[TASK DATA — start]

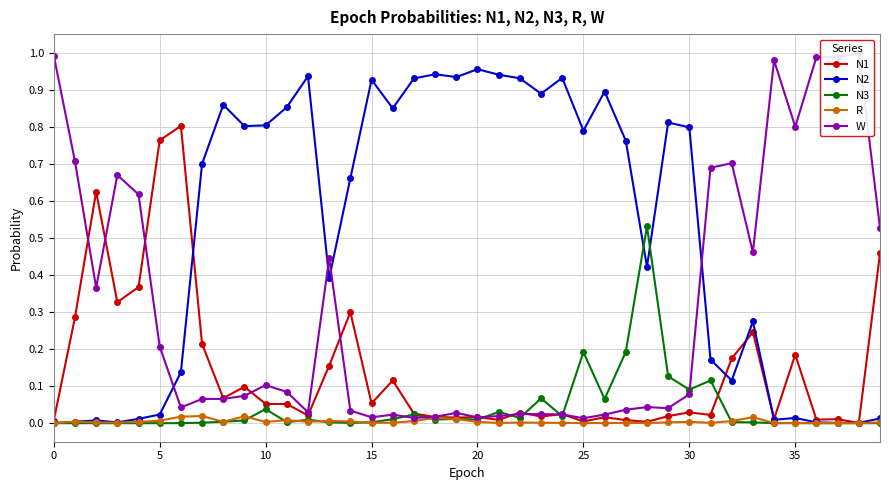

Rank the series by their maximum value, from lowest to highest.

R, N3, N1, N2, W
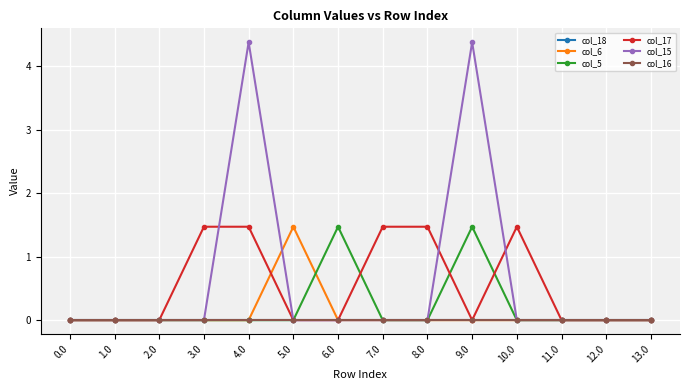

Does the chart have visible grid lines?

Yes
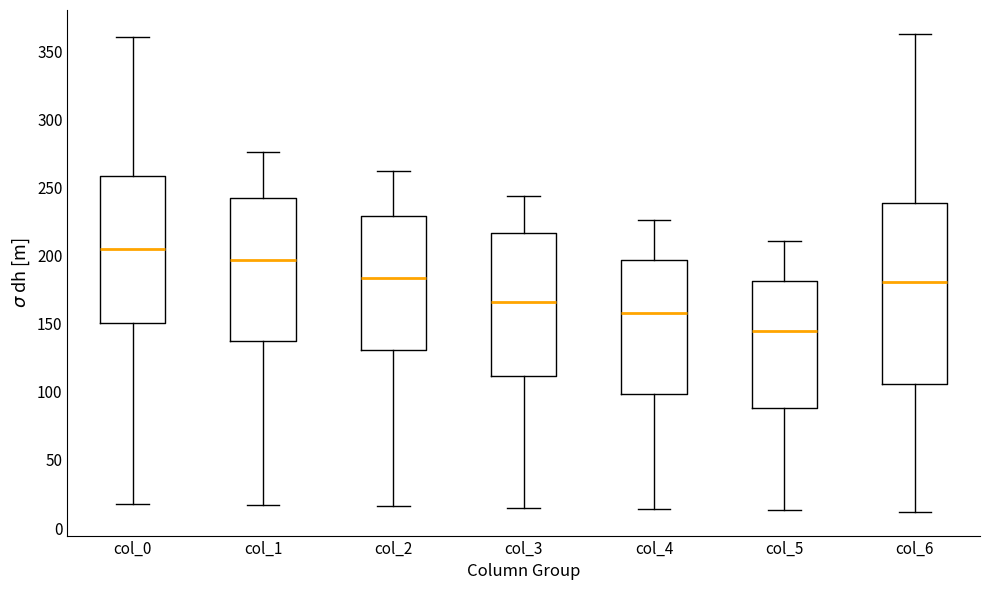

Which box has the lowest median line?

col_5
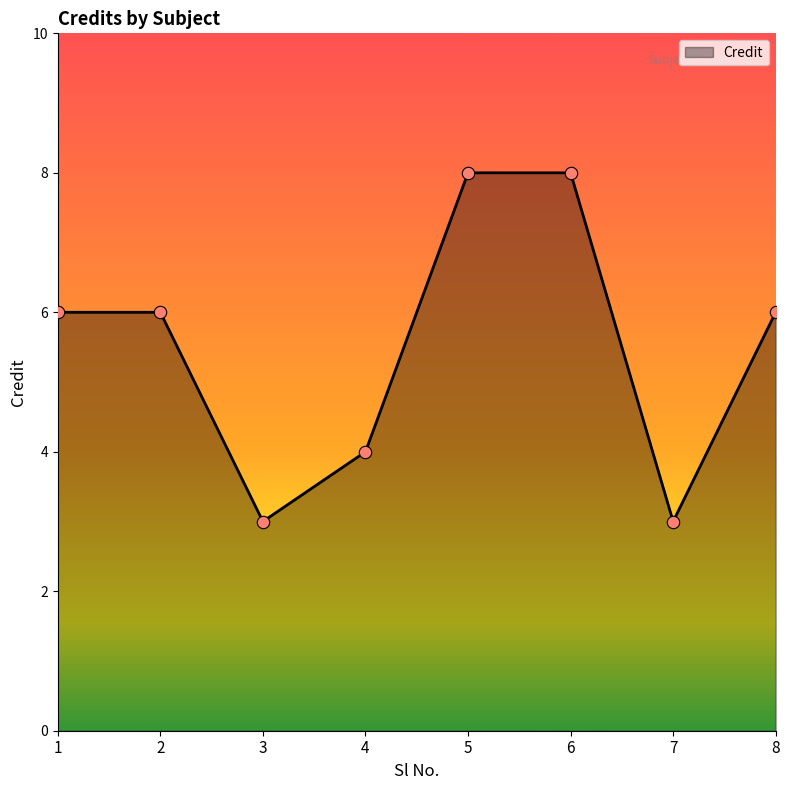

What is the change in value from 1 to 3?

-3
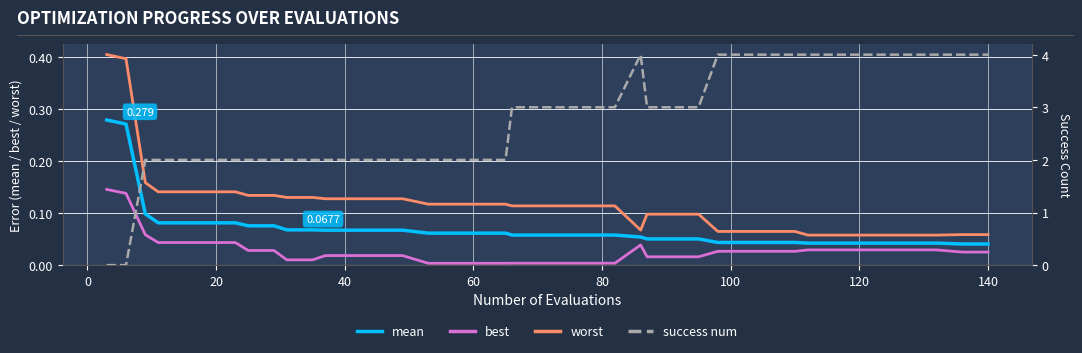

What are all the series names shown in the legend?

mean, best, worst, success num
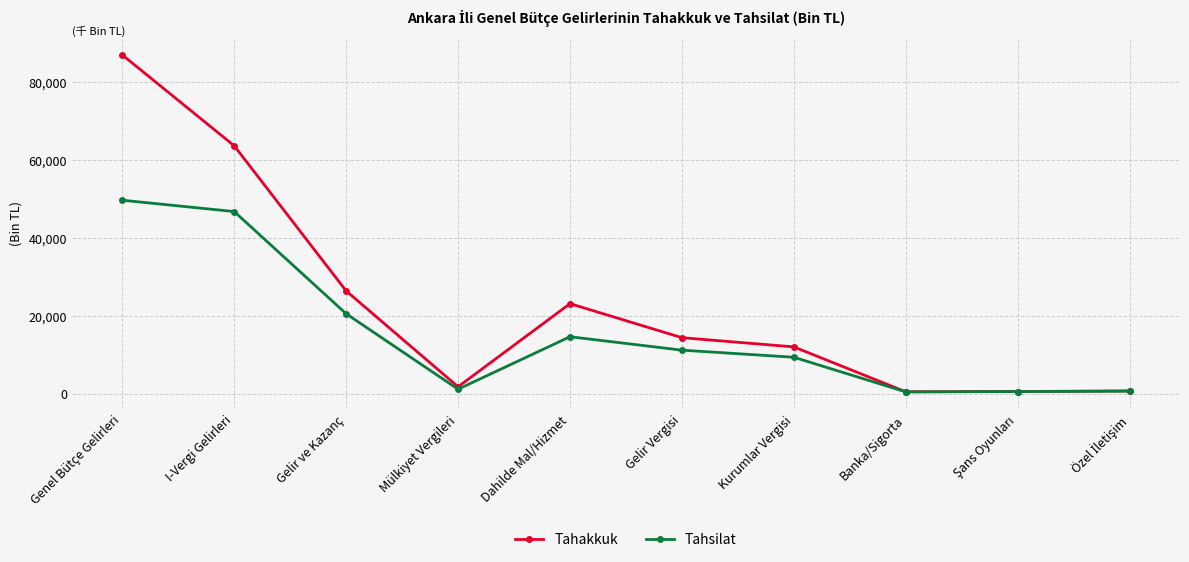

Reading right to left, list all the values displayed in this chart.

Tahakkuk: 713245	551423	487297	11999743	14360175	23084800	1775588	26359918	63563806	86860283
Tahsilat: 641508	551422	460363	9339955	11160222	14603219	1148076	20500177	46698300	49603644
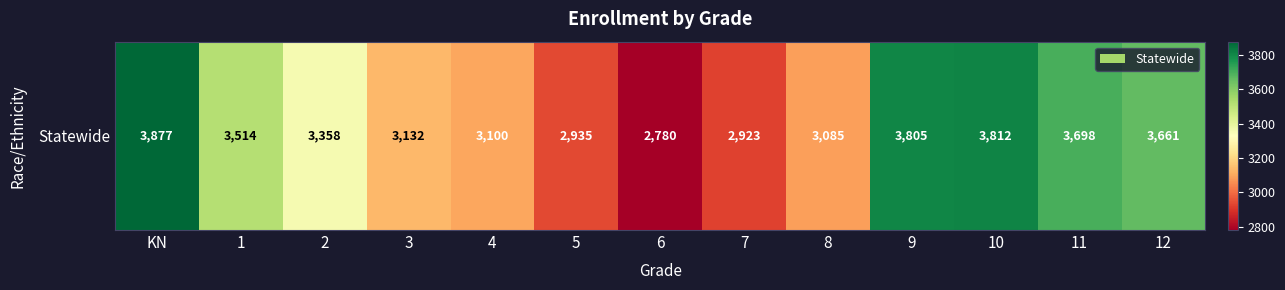

Is it true that the value at 6 is 3701?

False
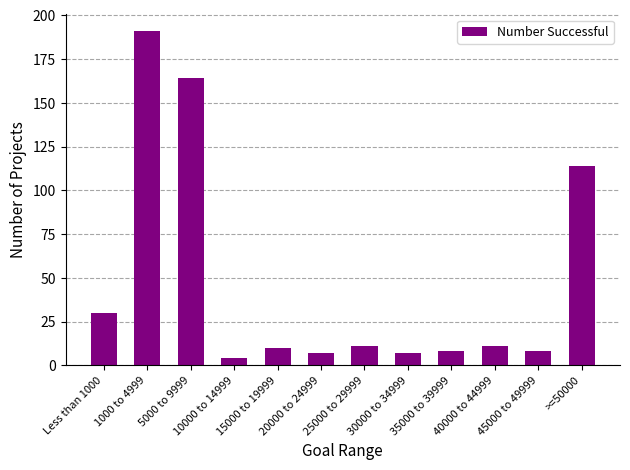

Does the chart contain any negative values?

No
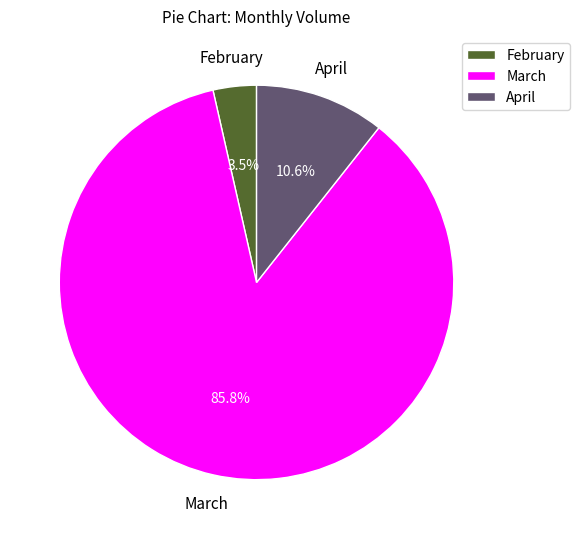

Rank the categories by value from highest to lowest.

March, April, February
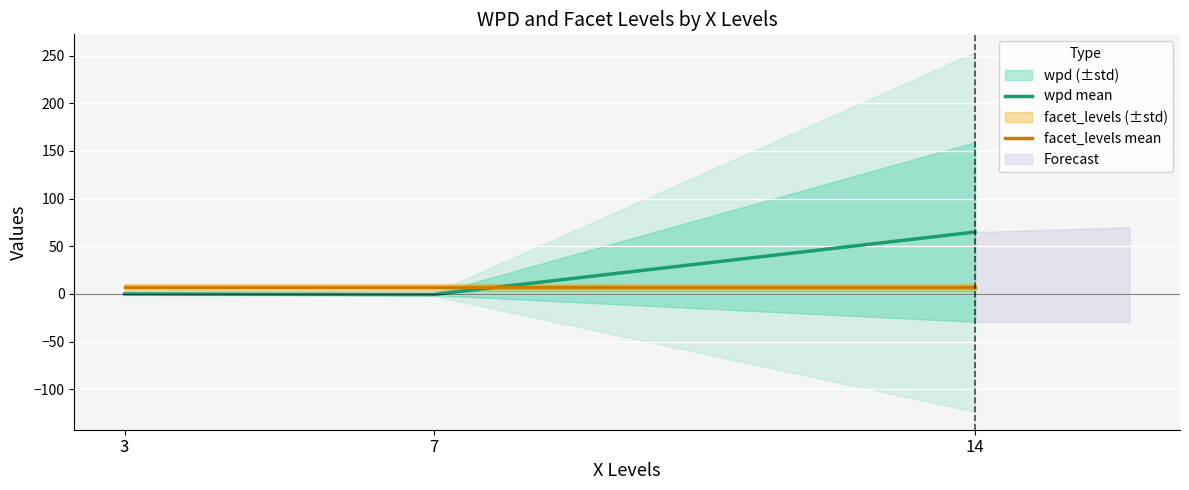

How many values in the wpd mean series exceed 0?

2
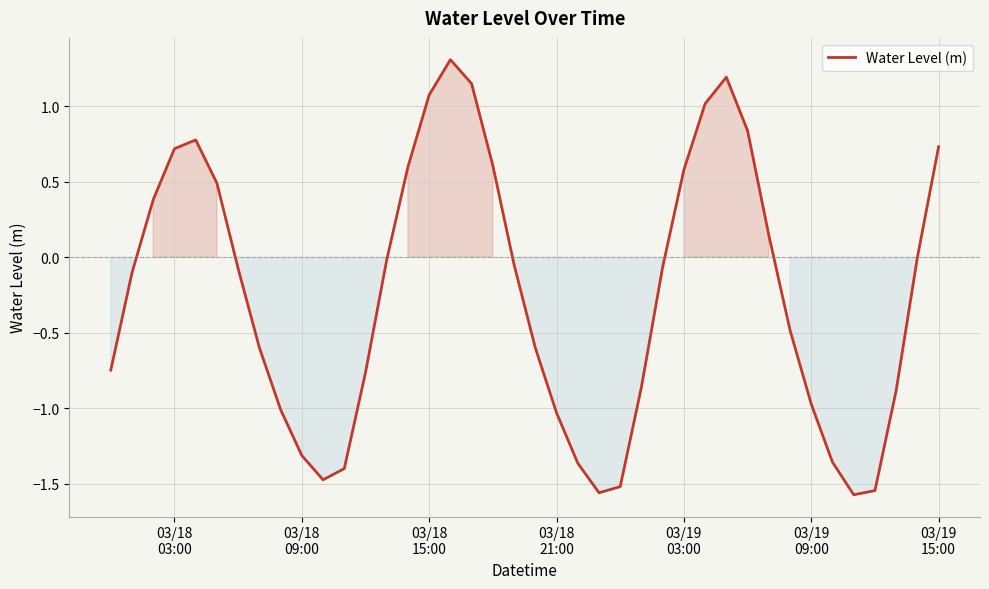

What is the difference between the maximum and minimum values?

2.9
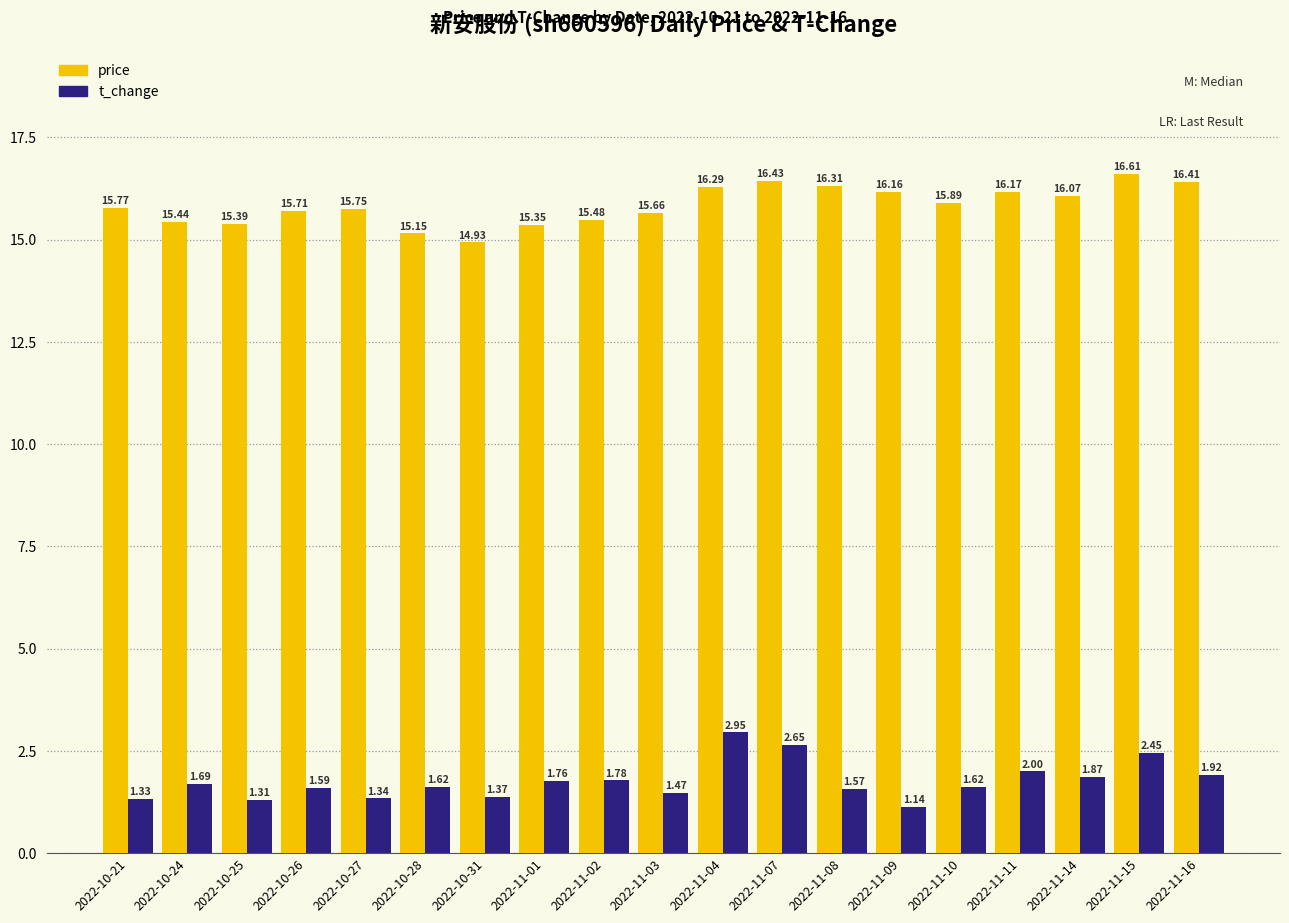

Rank the series by their maximum value, from highest to lowest.

price, t_change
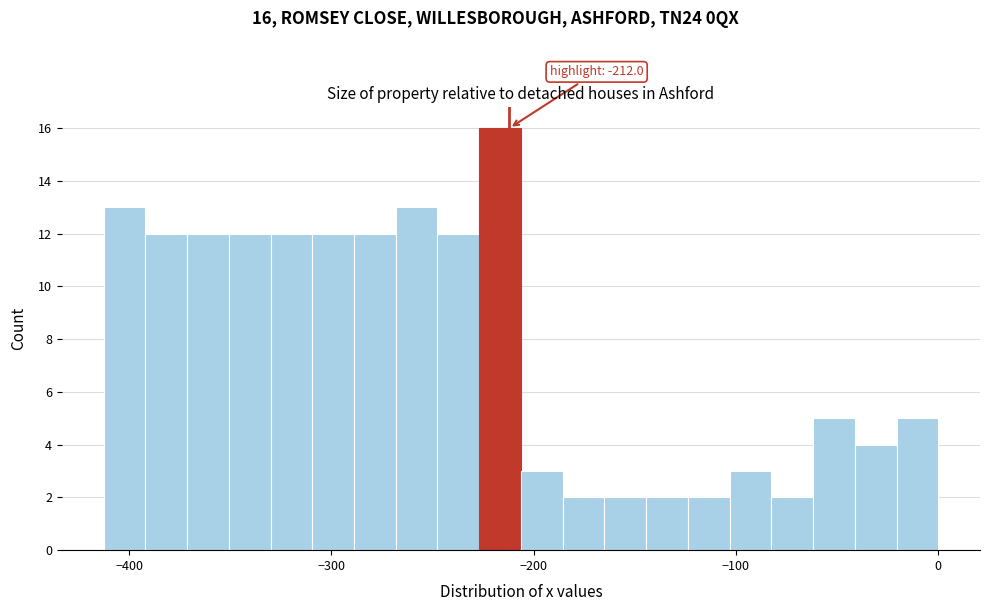

Around what value on the x-axis is the tallest bar? Give the approximate position of its centre, as read against the axis.

-220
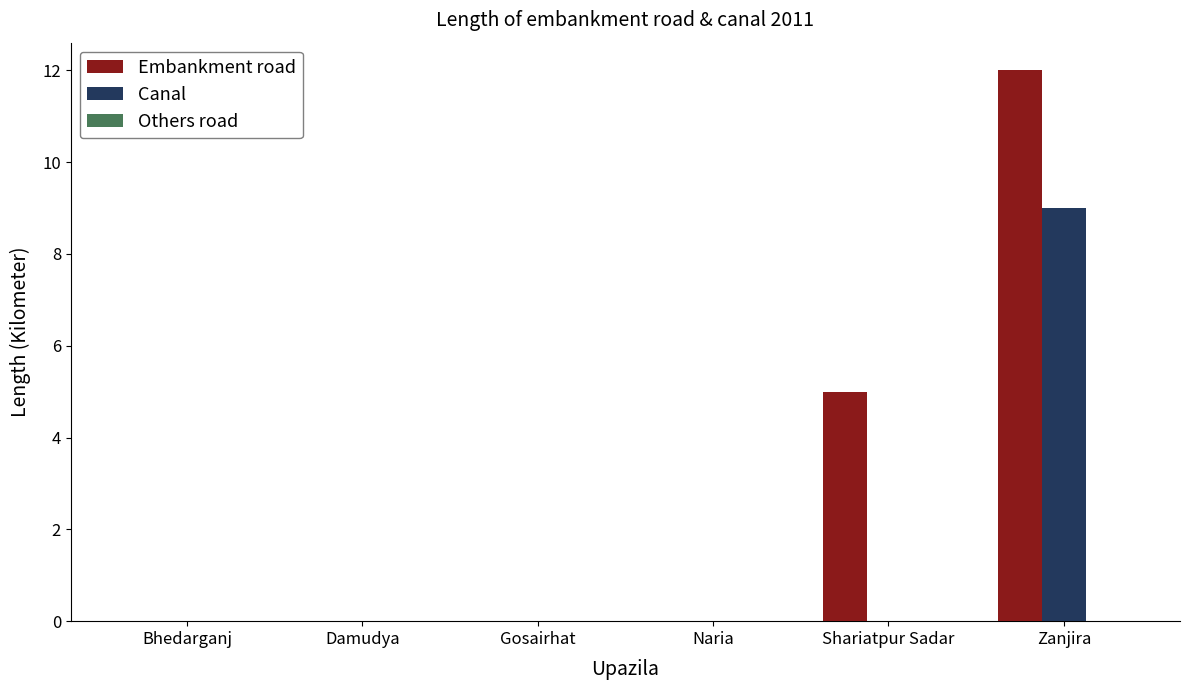

The value of Canal at Naria is 0. True or false?

True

[TASK DATA — finish]

# WHAT YOU ARE ASKED TO DO
Can you render every item above as a Markdown table with the columns "Row" and "Line", one numbered row per line, leaving out the blank lines and the pictures?

# ANSWER TO THE PROBLEM
| Row | Line |
|---|---|
| 1 | Rank the series by their maximum value, from lowest to highest. |
| 2 | R, N3, N1, N2, W |
| 3 | Does the chart have visible grid lines? |
| 4 | Yes |
| 5 | Which box has the lowest median line? |
| 6 | col_5 |
| 7 | What is the change in value from 1 to 3? |
| 8 | -3 |
| 9 | What are all the series names shown in the legend? |
| 10 | mean, best, worst, success num |
| 11 | Reading right to left, list all the values displayed in this chart. |
| 12 | Tahakkuk: 713245	551423	487297	11999743	14360175	23084800	1775588	26359918	63563806	86860283 |
| 13 | Tahsilat: 641508	551422	460363	9339955	11160222	14603219	1148076	20500177	46698300	49603644 |
| 14 | Is it true that the value at 6 is 3701? |
| 15 | False |
| 16 | Does the chart contain any negative values? |
| 17 | No |
| 18 | Rank the categories by value from highest to lowest. |
| 19 | March, April, February |
| 20 | How many values in the wpd mean series exceed 0? |
| 21 | 2 |
| 22 | What is the difference between the maximum and minimum values? |
| 23 | 2.9 |
| 24 | Rank the series by their maximum value, from highest to lowest. |
| 25 | price, t_change |
| 26 | Around what value on the x-axis is the tallest bar? Give the approximate position of its centre, as read against the axis. |
| 27 | -220 |
| 28 | The value of Canal at Naria is 0. True or false? |
| 29 | True |